Her twisted fingers slid a card from the top of the deck and laid it face-down on the table before Dumarest.

"Your card," she told him. "Your significator."

She spread others around in a ritual pattern, face-up, bright symbols glowing in the guttering light of the candle. Reiza drew in her breath as the skeleton appeared.

"Earl-"

"Death," said Krystyna. "The fate which waits us all. But also it is a transformation. Here it signifies an end; the cards before it carry your fate."

She gloomed over them, a finger touching, passing on, her withered lips pursing, moving as if she mumbled esoteric incantations. Dumarest watched with inward amusement. Beside him Reiza was a coiled spring.

"Earl," she whispered. "I'm frightened. I shouldn't have brought you here. If the reading is bad-God! How can I bear to lose you?"

He said, "There's nothing to be afraid of. It's just a game."

"A game?" Krystyna lifted her head with a sudden motion and sat poised like a snake about to strike. "Aye," she said after a moment. "A game as all life is a game. One I can read-or would you prefer not to know the things which wait?"
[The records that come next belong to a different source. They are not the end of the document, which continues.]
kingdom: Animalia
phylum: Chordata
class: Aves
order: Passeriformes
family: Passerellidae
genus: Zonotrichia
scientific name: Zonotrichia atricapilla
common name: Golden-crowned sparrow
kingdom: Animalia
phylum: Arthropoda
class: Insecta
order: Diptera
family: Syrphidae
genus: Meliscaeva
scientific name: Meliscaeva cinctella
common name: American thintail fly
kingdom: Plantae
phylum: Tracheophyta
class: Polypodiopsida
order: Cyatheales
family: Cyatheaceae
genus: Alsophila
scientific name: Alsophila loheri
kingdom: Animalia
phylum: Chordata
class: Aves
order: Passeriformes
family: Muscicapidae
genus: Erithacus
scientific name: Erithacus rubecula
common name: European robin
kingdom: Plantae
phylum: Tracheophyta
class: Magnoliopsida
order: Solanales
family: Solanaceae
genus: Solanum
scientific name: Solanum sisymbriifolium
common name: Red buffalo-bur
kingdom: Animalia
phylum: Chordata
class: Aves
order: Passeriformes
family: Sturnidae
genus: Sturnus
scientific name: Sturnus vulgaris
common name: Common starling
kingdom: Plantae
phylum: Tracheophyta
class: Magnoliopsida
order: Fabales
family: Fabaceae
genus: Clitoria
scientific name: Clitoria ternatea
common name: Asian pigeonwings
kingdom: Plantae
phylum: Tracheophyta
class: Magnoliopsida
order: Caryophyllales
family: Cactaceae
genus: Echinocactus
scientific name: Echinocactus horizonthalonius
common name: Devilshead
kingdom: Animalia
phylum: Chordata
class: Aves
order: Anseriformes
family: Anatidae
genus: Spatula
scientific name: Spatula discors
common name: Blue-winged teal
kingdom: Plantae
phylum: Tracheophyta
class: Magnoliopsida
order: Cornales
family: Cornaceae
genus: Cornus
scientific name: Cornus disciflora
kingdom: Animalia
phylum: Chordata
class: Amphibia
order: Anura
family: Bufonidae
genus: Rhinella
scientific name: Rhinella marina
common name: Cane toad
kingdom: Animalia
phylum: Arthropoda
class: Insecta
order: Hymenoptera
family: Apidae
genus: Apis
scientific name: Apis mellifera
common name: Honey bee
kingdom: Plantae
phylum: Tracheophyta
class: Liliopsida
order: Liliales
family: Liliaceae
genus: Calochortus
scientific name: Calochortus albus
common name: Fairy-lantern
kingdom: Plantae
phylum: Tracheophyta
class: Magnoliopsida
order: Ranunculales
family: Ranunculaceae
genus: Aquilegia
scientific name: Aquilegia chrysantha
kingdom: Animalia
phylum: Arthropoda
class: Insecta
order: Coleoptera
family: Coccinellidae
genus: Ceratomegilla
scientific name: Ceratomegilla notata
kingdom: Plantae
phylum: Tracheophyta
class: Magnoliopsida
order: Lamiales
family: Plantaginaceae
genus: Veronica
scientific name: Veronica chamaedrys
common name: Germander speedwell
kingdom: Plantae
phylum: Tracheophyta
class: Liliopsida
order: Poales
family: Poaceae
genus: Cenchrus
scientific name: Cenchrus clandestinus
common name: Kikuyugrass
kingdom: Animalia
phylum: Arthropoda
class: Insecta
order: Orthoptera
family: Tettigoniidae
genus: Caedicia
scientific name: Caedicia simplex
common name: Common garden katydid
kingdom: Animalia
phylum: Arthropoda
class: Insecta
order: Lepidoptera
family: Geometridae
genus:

"Let's go, Earl." Reiza tugged at his arm. "It was a mistake to come. Please, Earl."

"No." He freed his arm, his eyes holding those of the old woman. "When you're ready, Mother."

Again she brooded over the cards.

"First the beginning for the child is father to the man and as the twig is bent so the tree will grow." Her finger touched a card next to the significator. "The Egg, symbol of life and fertility but also of change for from the egg springs a different form. And this is touched by conflict, desolation, catastrophe." The finger moved from card to card, pausing at the depiction of a man dressed in tattered garments, smiling, a staff bearing a bundle resting on one shoulder. "The Rover. Restless, always moving, ever seeking the unknown beyond the horizon. A fool, some would say, leaving reality in pursuit of a dream. A man without faith and faith is not for him." The finger moved to the symbol of a priest, the card reversed. "The comfort of spiritual assurance is absent and he lacks the support of the church. But it does not work against him for it lies on the dexter side. A neutrality. This is not." The finger moved, came to rest. "The Cradle. Also reversed and therefore empty. There will be no fruitful issues or successful outcomes."